▸ WORK INSTRUCTIONS
Show, copied in full, each line of the material below that contains the word "chart".

▸ SUPPLIED ENTRIES
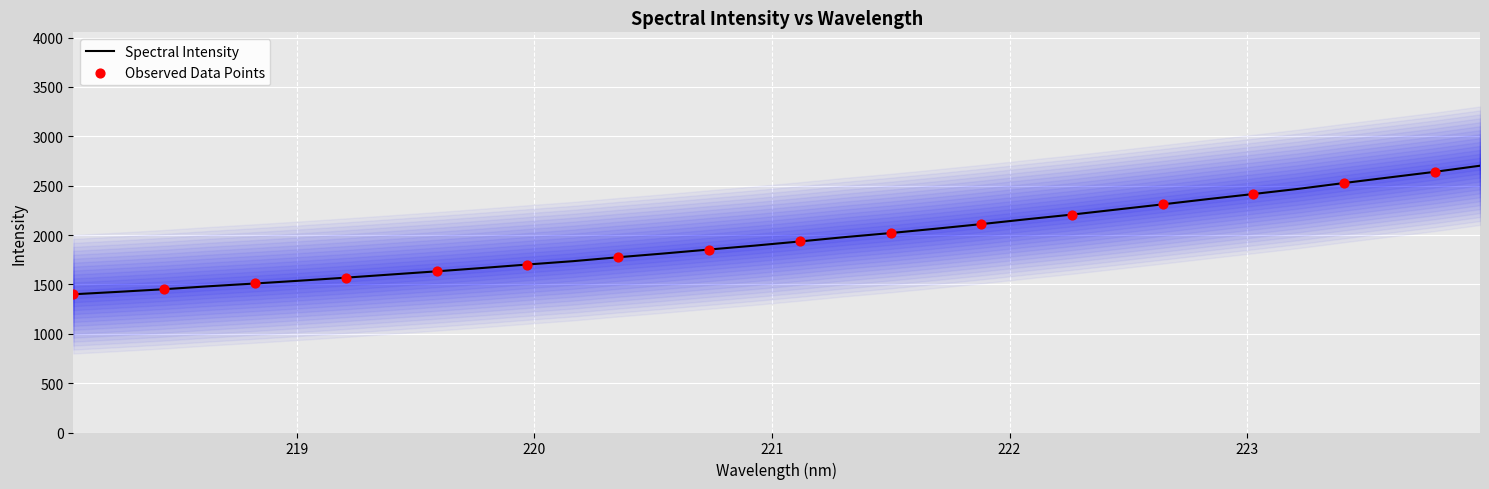

Which has a higher value, 220.7354 or 218.0596?

220.7354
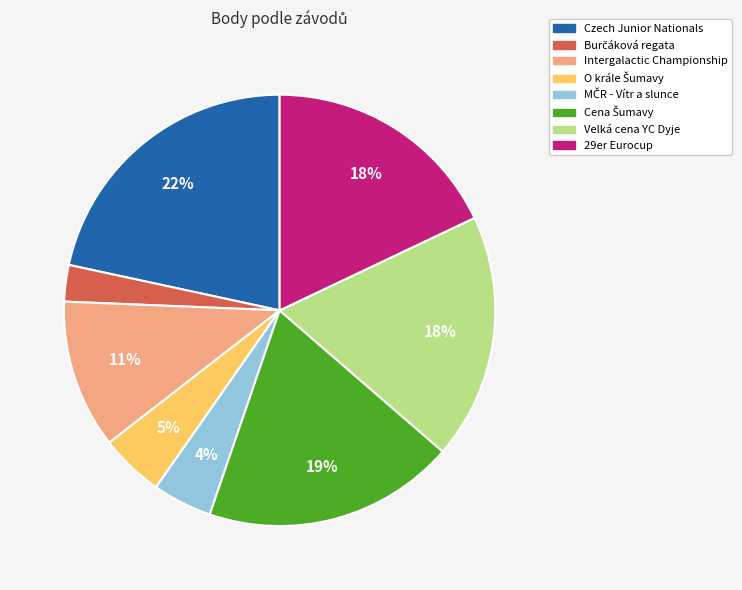

How many segments does this pie chart have?

8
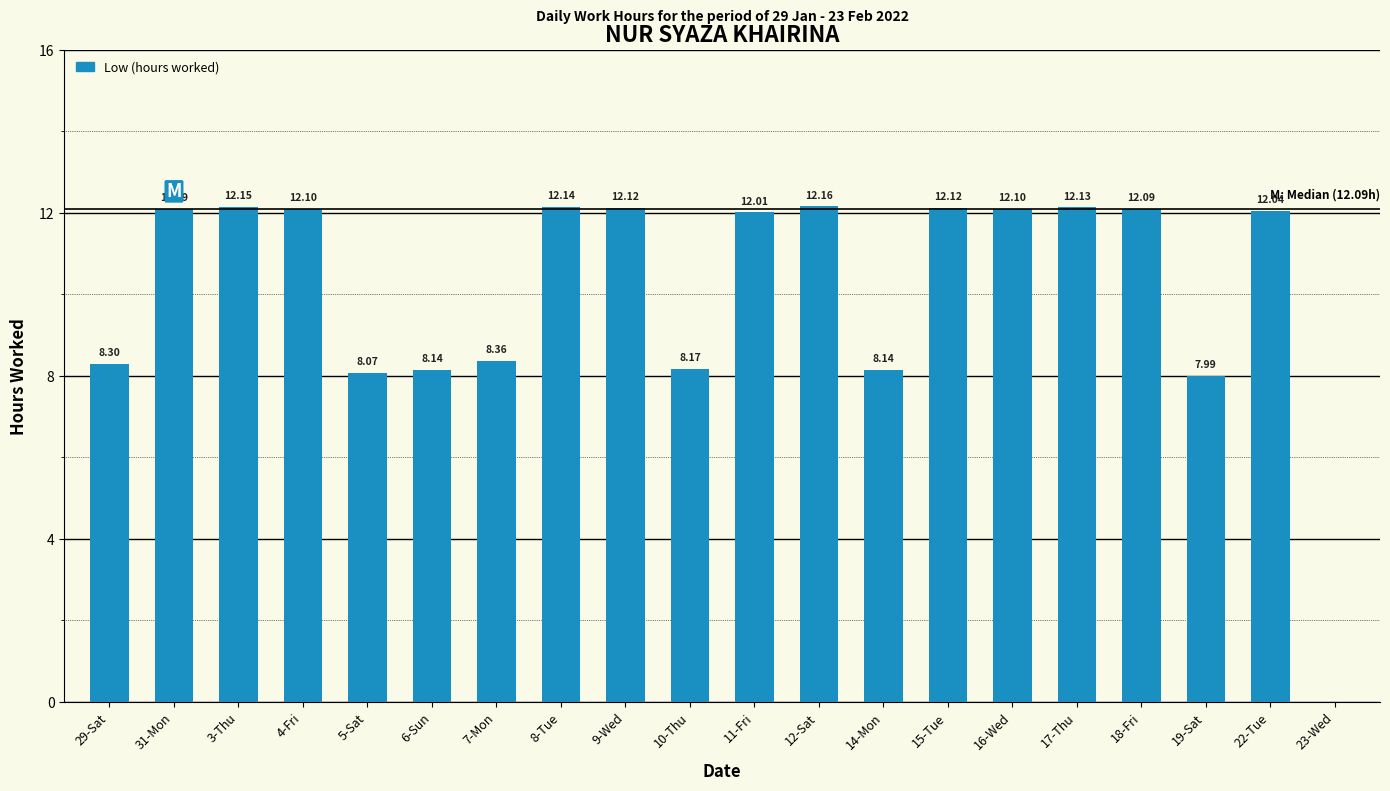

Between 4-Fri and 22-Tue, which is larger?

4-Fri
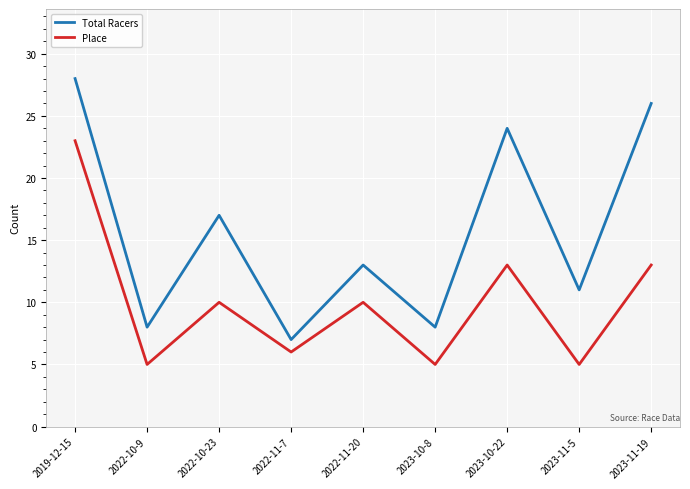

True or false: Total Racers has a value of 5 at 2022-10-23.

False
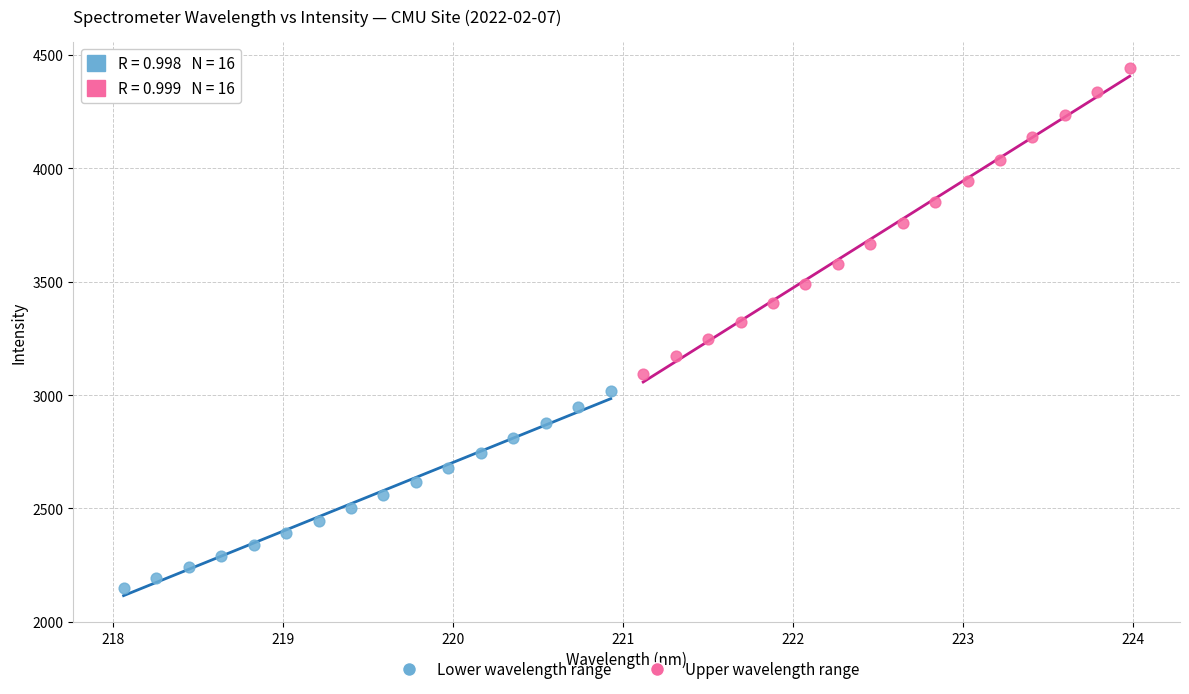

Which series reaches the minimum Y coordinate?

Lower wavelength range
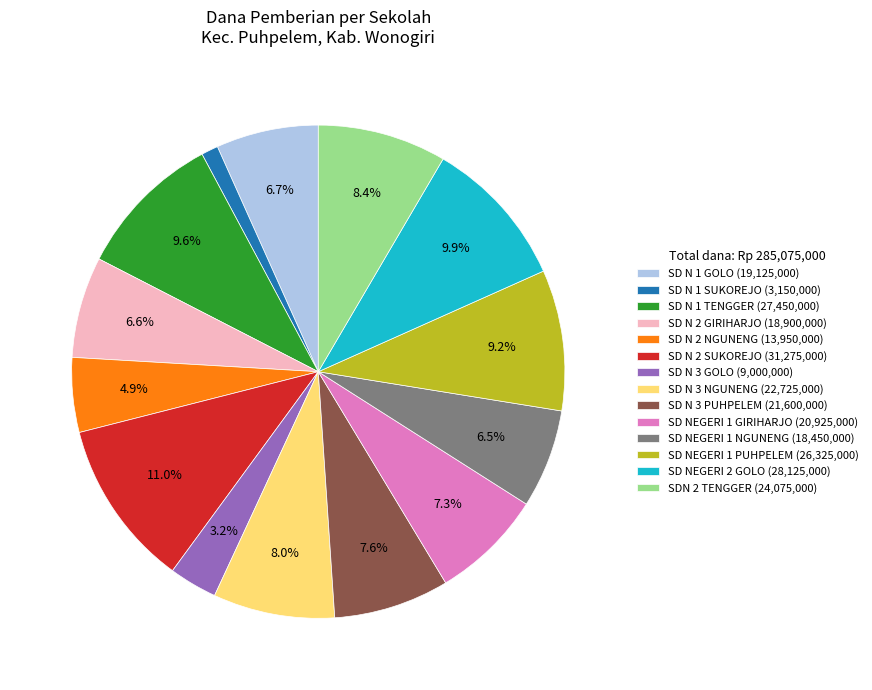

What percentage is NOT represented by SD NEGERI 1 PUHPELEM (26,325,000)?

90.8%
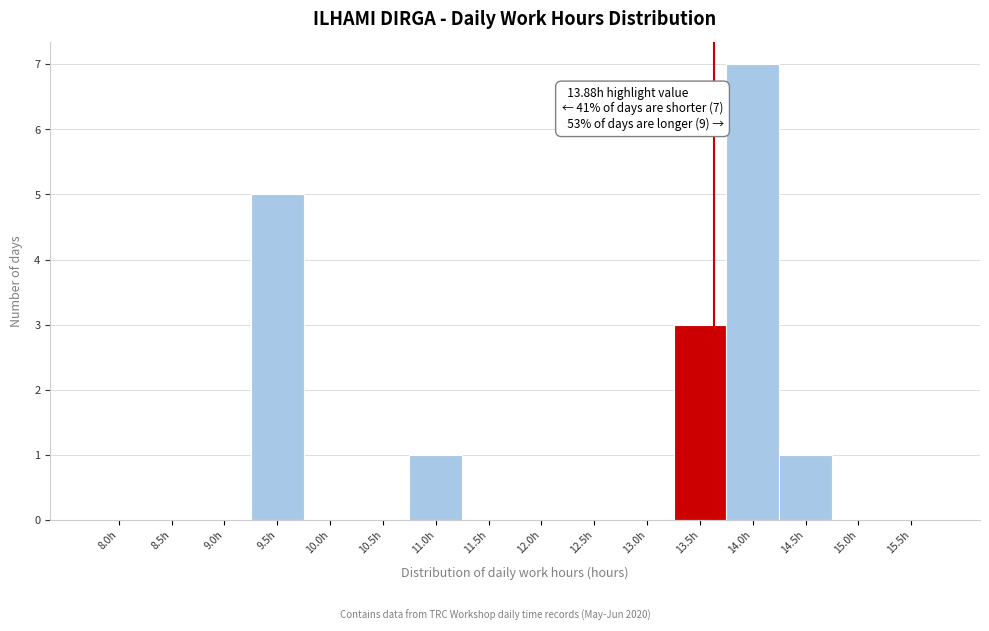

Reading right to left, list all the values displayed in this chart.

15.5h=0	15.0h=0	14.5h=1	14.0h=7	13.5h=3	13.0h=0	12.5h=0	12.0h=0	11.5h=0	11.0h=1	10.5h=0	10.0h=0	9.5h=5	9.0h=0	8.5h=0	8.0h=0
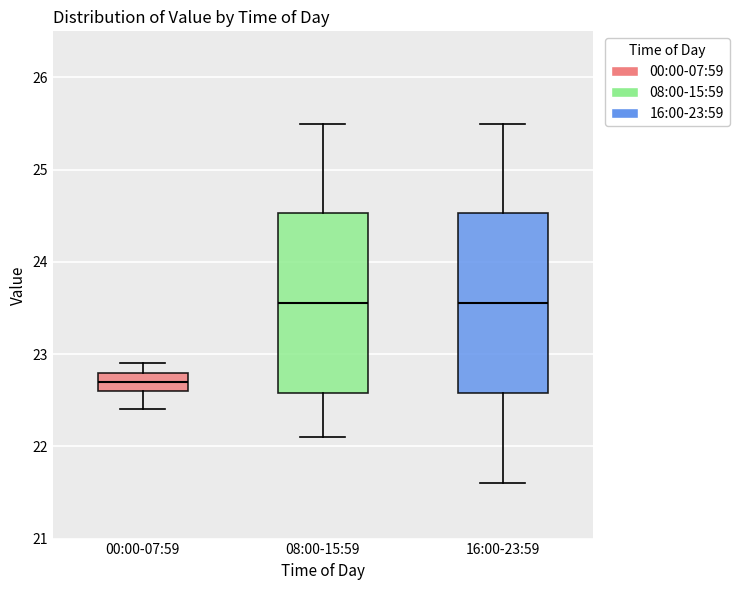

Where does the lower whisker of the box for 16:00-23:59 end on the y-axis? The values are not printed on the chart, so give them approximately, as read against the axis.

21.6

▸ REPLY
How many segments does this pie chart have?
Reading right to left, list all the values displayed in this chart.
Where does the lower whisker of the box for 16:00-23:59 end on the y-axis? The values are not printed on the chart, so give them approximately, as read against the axis.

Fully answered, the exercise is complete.